[Opening RECORDS section]

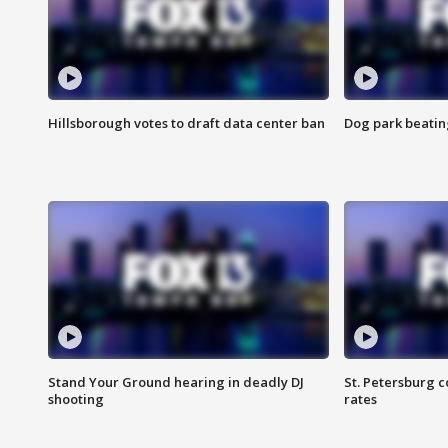
Hillsborough votes to draft data center ban
Dog park beatin
Stand Your Ground hearing in deadly DJ
St. Petersburg c
shooting
rates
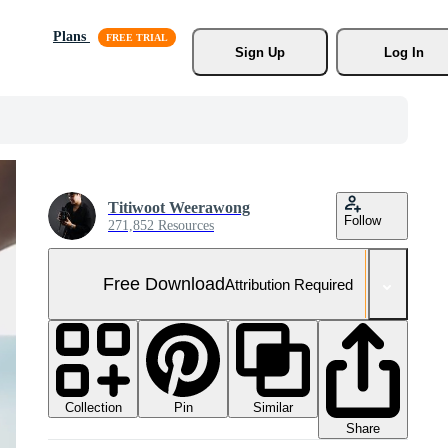
Plans
Sign Up
Log In
Titiwoot Weerawong
Follow
271,852 Resources
Free Download
Attribution Required
Collection
Similar
Pin
Share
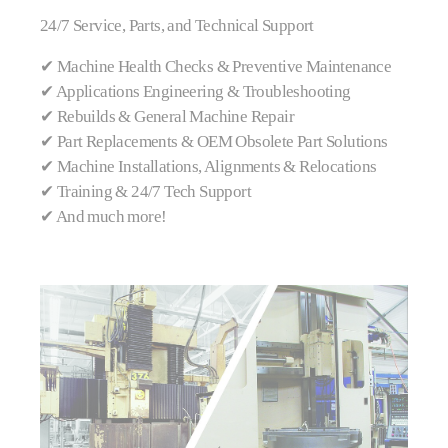
24/7 Service, Parts, and Technical Support
✔ Machine Health Checks & Preventive Maintenance
✔ Applications Engineering & Troubleshooting
✔ Rebuilds & General Machine Repair
✔ Part Replacements & OEM Obsolete Part Solutions
✔ Machine Installations, Alignments & Relocations
✔ Training & 24/7 Tech Support
✔ And much more!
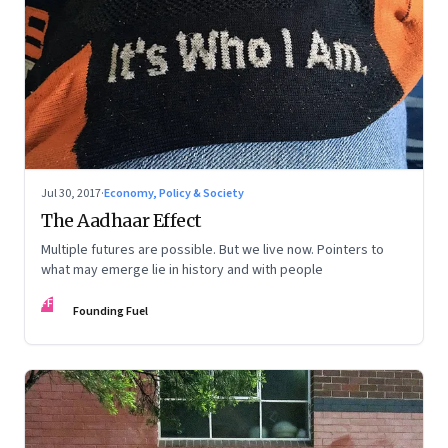
Jul 30, 2017
·
Economy, Policy & Society
The Aadhaar Effect
Multiple futures are possible. But we live now. Pointers to
what may emerge lie in history and with people
FF
Founding Fuel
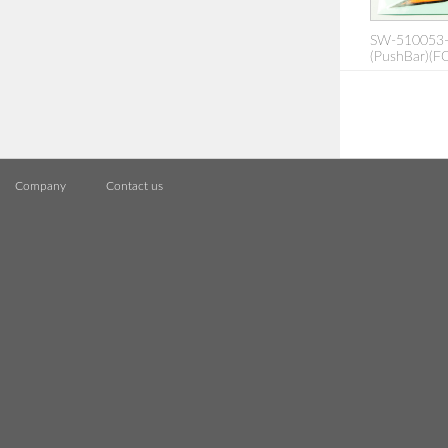
SW-510053-
(PushBar)(FO
Company
Contact us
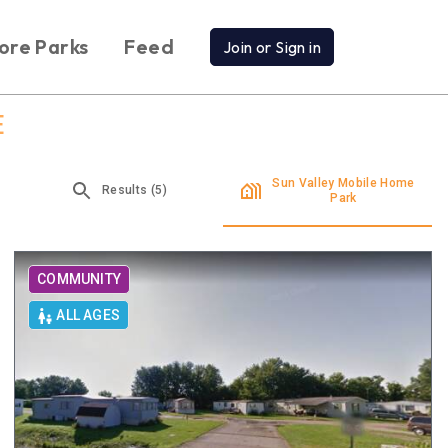
ore Parks
Feed
Join or Sign in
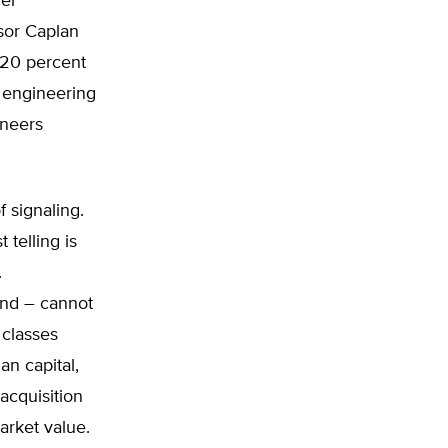
her
sor Caplan
 20 percent
 engineering
ineers
f signaling.
telling is
.
and – cannot
 classes
n capital,
 acquisition
arket value.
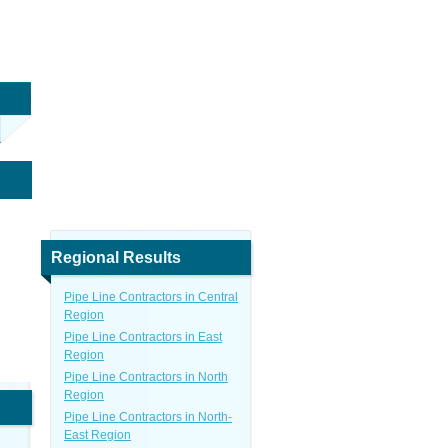
Regional Results
Pipe Line Contractors in Central
Region
Pipe Line Contractors in East
Region
Pipe Line Contractors in North
Region
Pipe Line Contractors in North-
East Region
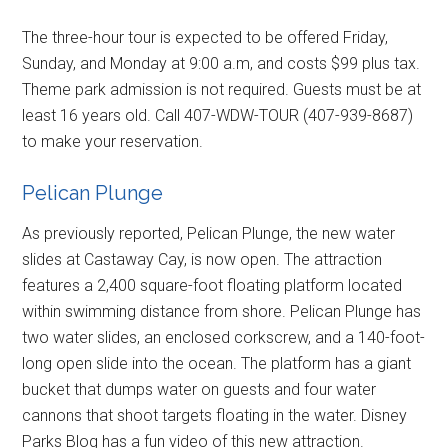
The three-hour tour is expected to be offered Friday,
Sunday, and Monday at 9:00 a.m, and costs $99 plus tax.
Theme park admission is not required. Guests must be at
least 16 years old. Call 407-WDW-TOUR (407-939-8687)
to make your reservation.
Pelican Plunge
As previously reported, Pelican Plunge, the new water
slides at Castaway Cay, is now open. The attraction
features a 2,400 square-foot floating platform located
within swimming distance from shore. Pelican Plunge has
two water slides, an enclosed corkscrew, and a 140-foot-
long open slide into the ocean. The platform has a giant
bucket that dumps water on guests and four water
cannons that shoot targets floating in the water. Disney
Parks Blog has a fun video of this new attraction.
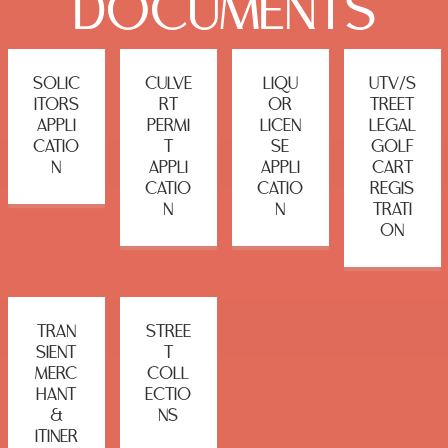
DOCUMENTS
SOLIC
CULVE
LIQU
UTV/S
ITORS
RT
OR
TREET
APPLI
PERMI
LICEN
LEGAL
CATIO
T
SE
GOLF
N
APPLI
APPLI
CART
CATIO
CATIO
REGIS
N
N
TRATI
ON
TRAN
STREE
SIENT
T
MERC
COLL
HANT
ECTIO
&
NS
ITINER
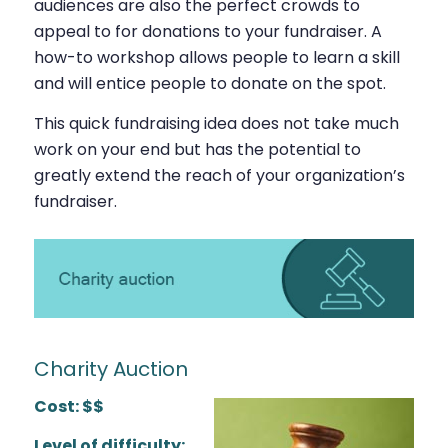
audiences are also the perfect crowds to
appeal to for donations to your fundraiser. A
how-to workshop allows people to learn a skill
and will entice people to donate on the spot.
This quick fundraising idea does not take much
work on your end but has the potential to
greatly extend the reach of your organization’s
fundraiser.
Charity Auction
Cost: $$
Level of difficulty:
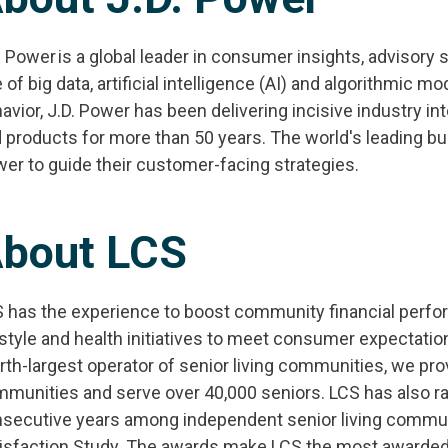
. Power is a global leader in consumer insights, advisory 
 of big data, artificial intelligence (AI) and algorithmic
avior, J.D. Power has been delivering incisive industry i
 products for more than 50 years. The world's leading bu
er to guide their customer-facing strategies.
bout LCS
 has the experience to boost community financial perf
estyle and health initiatives to meet consumer expectatio
rth-largest operator of senior living communities, we pro
munities and serve over 40,000 seniors. LCS has also ra
secutive years among independent senior living communit
isfaction Study. The awards make LCS the most awarded S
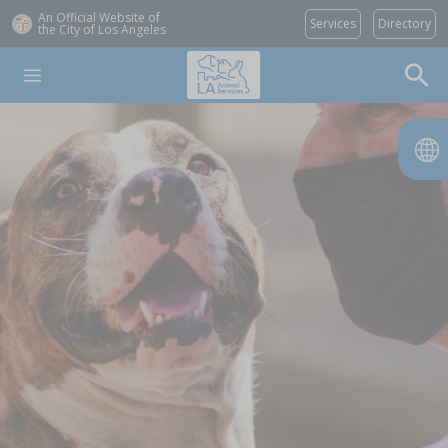
An Official Website of
Services
Directory
the City of
Los Angeles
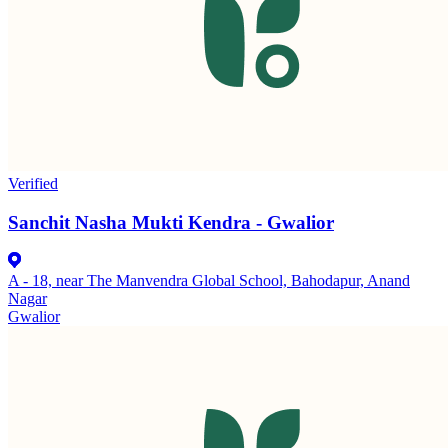
Verified
Sanchit Nasha Mukti Kendra - Gwalior
A - 18, near The Manvendra Global School, Bahodapur, Anand
Nagar
Gwalior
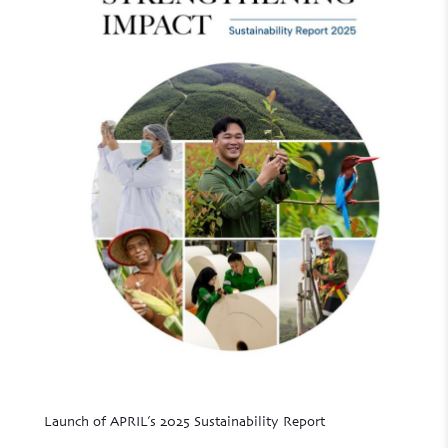
Launch of APRIL’s 2025 Sustainability Report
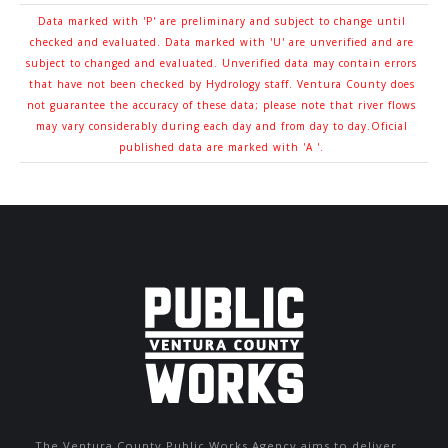
Data marked with 'P' are preliminary and subject to change until
checked and evaluated. Data marked with 'U' are unverified and are
subject to changed and evaluated. Unverified data may contain errors
that have not been checked by Hydrology staff. Ventura County does
not guarantee the accuracy of these data; please note that river flows
may vary considerably during each day and from day to day.Oficial
published data are marked with 'A '.
The Ventura County Public Works Agency aims to deliver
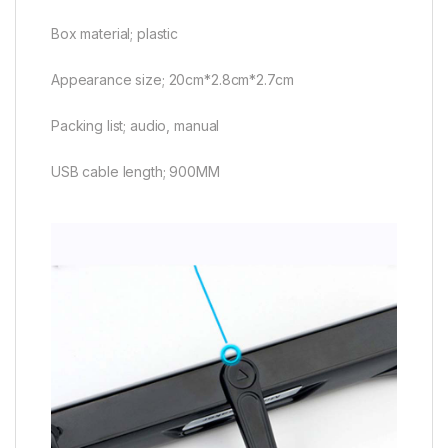
Box material; plastic
Appearance size; 20cm*2.8cm*2.7cm
Packing list; audio, manual
USB cable length; 900MM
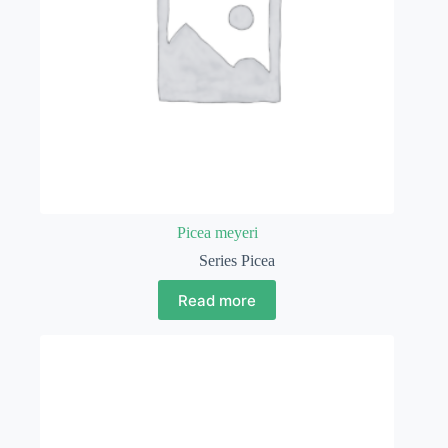
Picea meyeri
Series Picea
Read more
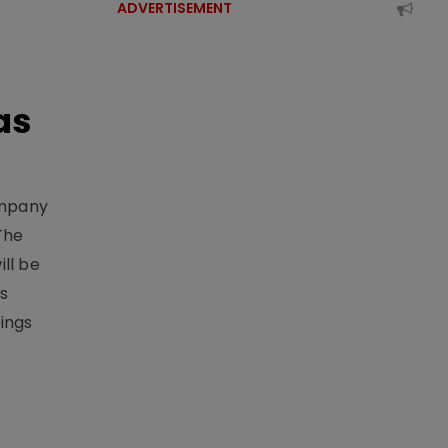
ADVERTISEMENT
as
ompany
The
ill be
ts
ings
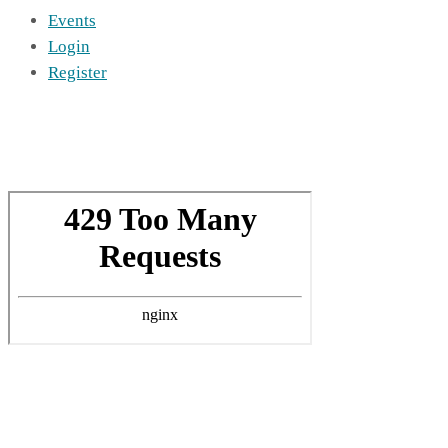
Events
Login
Register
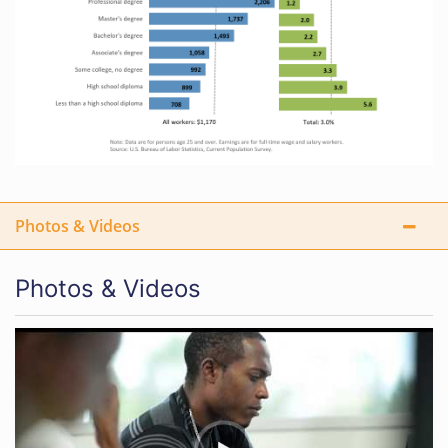
Photos & Videos
Photos & Videos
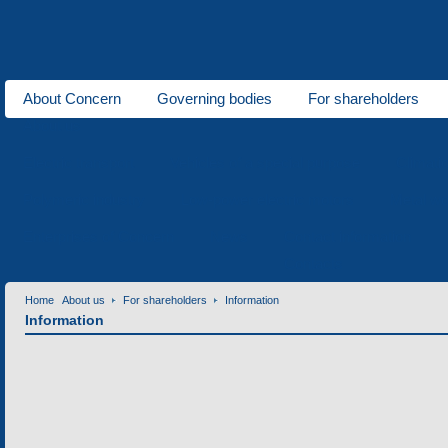
About Concern
Governing bodies
For shareholders
About us
Electric transport
Vehicles of a special purpose
Climati
Polymeric industry
Low-power electric motors
Metal wo
Enterprises of Concern
News
Contact information
Contacts
Home
About us
For shareholders
Information
Information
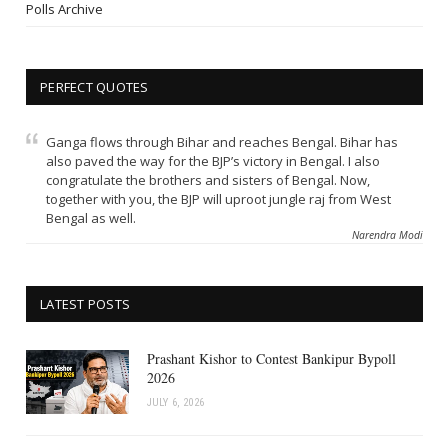
Polls Archive
PERFECT QUOTES
Ganga flows through Bihar and reaches Bengal. Bihar has
also paved the way for the BJP’s victory in Bengal. I also
congratulate the brothers and sisters of Bengal. Now,
together with you, the BJP will uproot jungle raj from West
Bengal as well.
Narendra Modi
LATEST POSTS
Prashant Kishor to Contest Bankipur Bypoll
2026
JULY 6, 2026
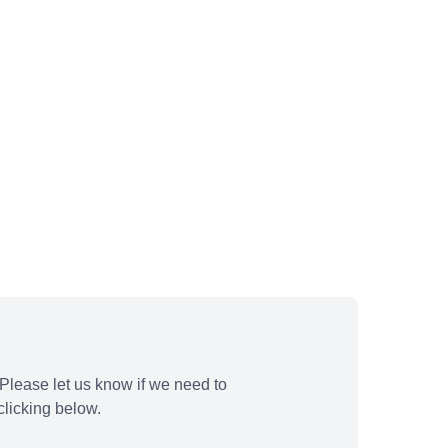
Please let us know if we need to
licking below.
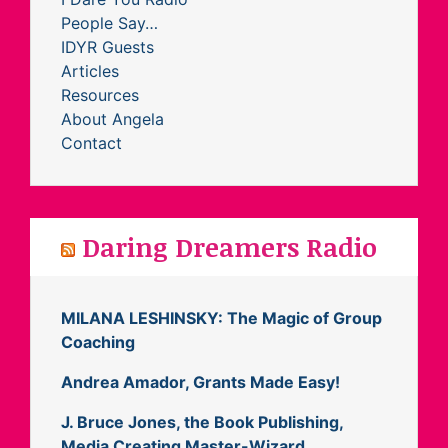
People Say…
IDYR Guests
Articles
Resources
About Angela
Contact
Daring Dreamers Radio
MILANA LESHINSKY: The Magic of Group
Coaching
Andrea Amador, Grants Made Easy!
J. Bruce Jones, the Book Publishing,
Media Creating Master-Wizard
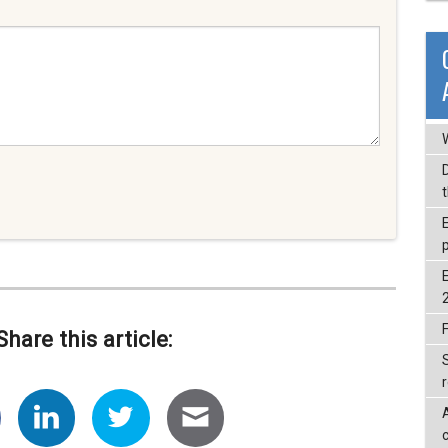
F
Share this article:
c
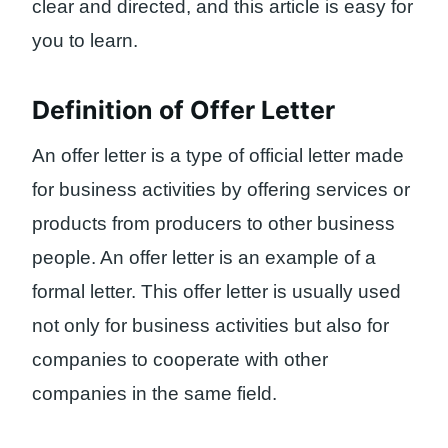
clear and directed, and this article is easy for
you to learn.
Definition of Offer Letter
An offer letter is a type of official letter made
for business activities by offering services or
products from producers to other business
people. An offer letter is an example of a
formal letter. This offer letter is usually used
not only for business activities but also for
companies to cooperate with other
companies in the same field.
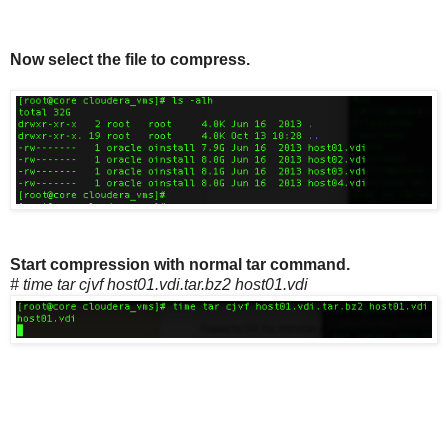
Now select the file to compress.
Start compression with normal tar command.
# time tar cjvf host01.vdi.tar.bz2 host01.vdi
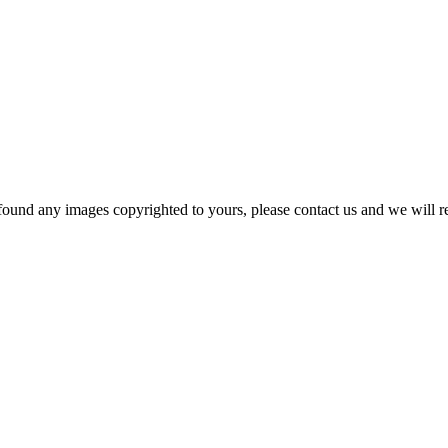
und any images copyrighted to yours, please contact us and we will r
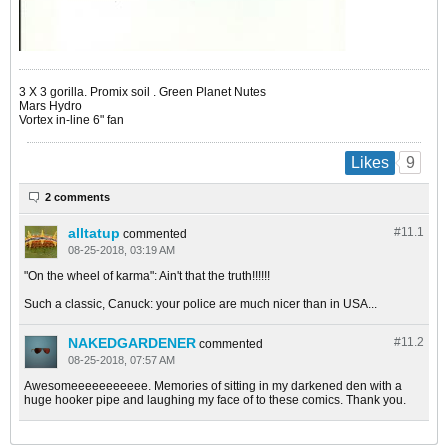
​​​​​​3 X 3 gorilla. Promix soil . Green Planet Nutes
Mars Hydro
Vortex in-line 6" fan
9
Likes
2 comments
alltatup
#11.
1
commented
08-25-2018, 03:19 AM
"On the wheel of karma": Ain't that the truth!!!!!!
Such a classic, Canuck: your police are much nicer than in USA...
NAKEDGARDENER
#11.
2
commented
08-25-2018, 07:57 AM
Awesomeeeeeeeeeee. Memories of sitting in my darkened den with a
huge hooker pipe and laughing my face of to these comics. Thank you.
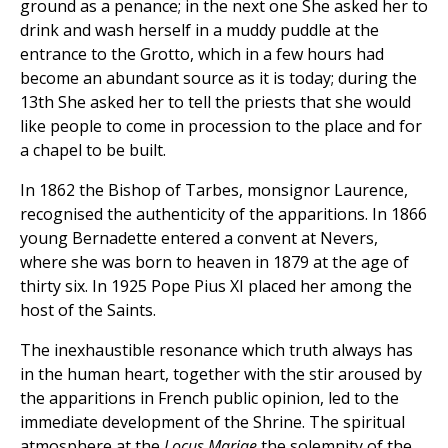
ground as a penance; in the next one She asked her to
drink and wash herself in a muddy puddle at the
entrance to the Grotto, which in a few hours had
become an abundant source as it is today; during the
13th She asked her to tell the priests that she would
like people to come in procession to the place and for
a chapel to be built.
In 1862 the Bishop of Tarbes, monsignor Laurence,
recognised the authenticity of the apparitions. In 1866
young Bernadette entered a convent at Nevers,
where she was born to heaven in 1879 at the age of
thirty six. In 1925 Pope Pius XI placed her among the
host of the Saints.
The inexhaustible resonance which truth always has
in the human heart, together with the stir aroused by
the apparitions in French public opinion, led to the
immediate development of the Shrine. The spiritual
atmosphere at the
Locus Mariae
the solemnity of the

[Closing RECORDS section]

EXERCISE BRIEF
All lines of the entries containing the string "Gwalior" must be shown in full.

PROBLEM SOLUTION
Sanchit Nasha Mukti Kendra - Gwalior
Gwalior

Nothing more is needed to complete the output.